Verlangen (korrigierten) Nachlassverzeichnisses löst Pflichtteilsstrafklausel in Berliner Testament nicht aus

Bei einem Berliner Testament mit Pflichtteilsstrafklausel wird die Strafklausel nicht schon dadurch ausgelöst, dass der Schlusserbe nach dem Tod des Erstversterbenden die Vorlage eine Nachlassverzeichnisses sowie dessen Korrektur fordert. Dies hat das Oberlandesgericht Frankfurt am Main entschieden. Darin allein liege noch kein Fordern des Pflichtteils, sondern nur das Verlangen einer Auskunft über den Wert des Nachlasses, die für eine sinnvolle Entscheidung erforderlich sei.

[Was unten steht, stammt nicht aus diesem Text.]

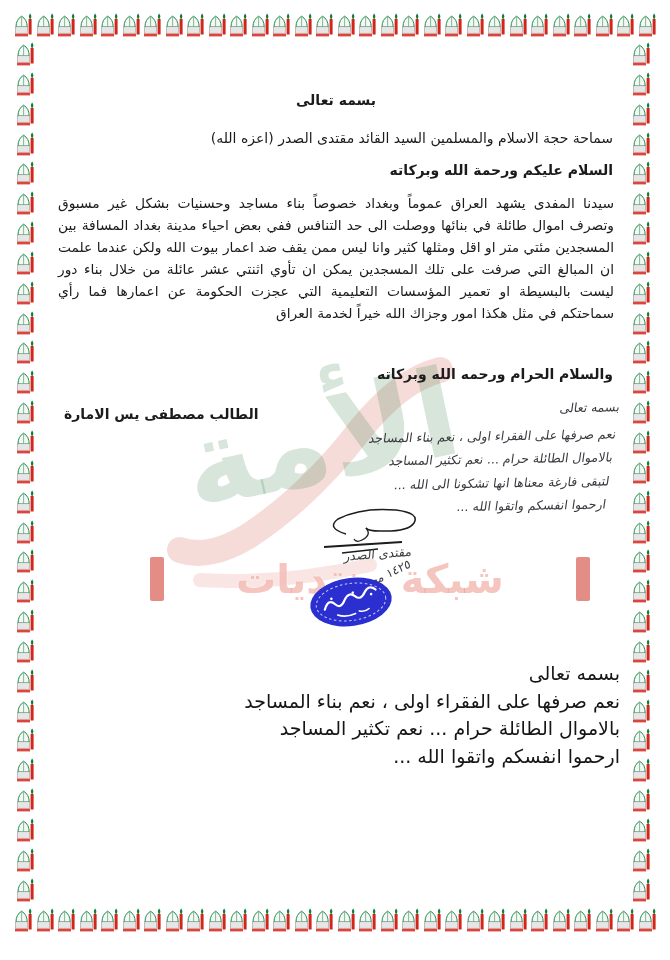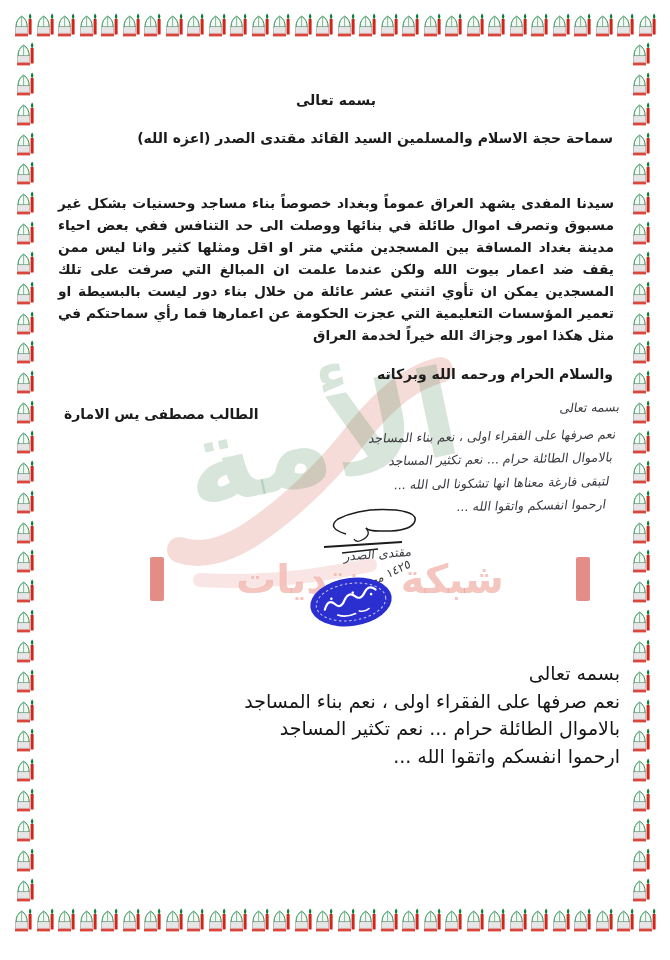"سماحة حجة الاسلام والمسلمين السيد" .salutation { font-weight: bold -> normal }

Berliner Testament mit Pflichtteilsstrafklausel aufgesetzt

Die Erblasserin war Witwe. Aus der Ehe gingen vier Kinder hervor, von denen eines vorverstorben war und zwei Kinder hinterließ. Einige Jahre vor dem Tod des erstverstorbenen Ehemannes hatten die Eheleute ein gemeinschaftliches Testament errichtet, in dem sie sich gegenseitig zu Alleinerben einsetzten und ihre Kinder, ersatzweise deren Abkömmlinge zu Schlusserben des Längstlebenden beriefen. Für den Fall, dass einer der Schlusserben nach dem Tod des Erstverstorbenen seinen Pflichtteil fordert, bestimmten die Eheleute, dass er dann auch nach dem Längstlebenden nur seinen Pflichtteil erhalten solle (sog. Pflichtteilsstrafklausel).

Pflichtteilsstrafklausel durch Auskunftsverlangen ausgelöst?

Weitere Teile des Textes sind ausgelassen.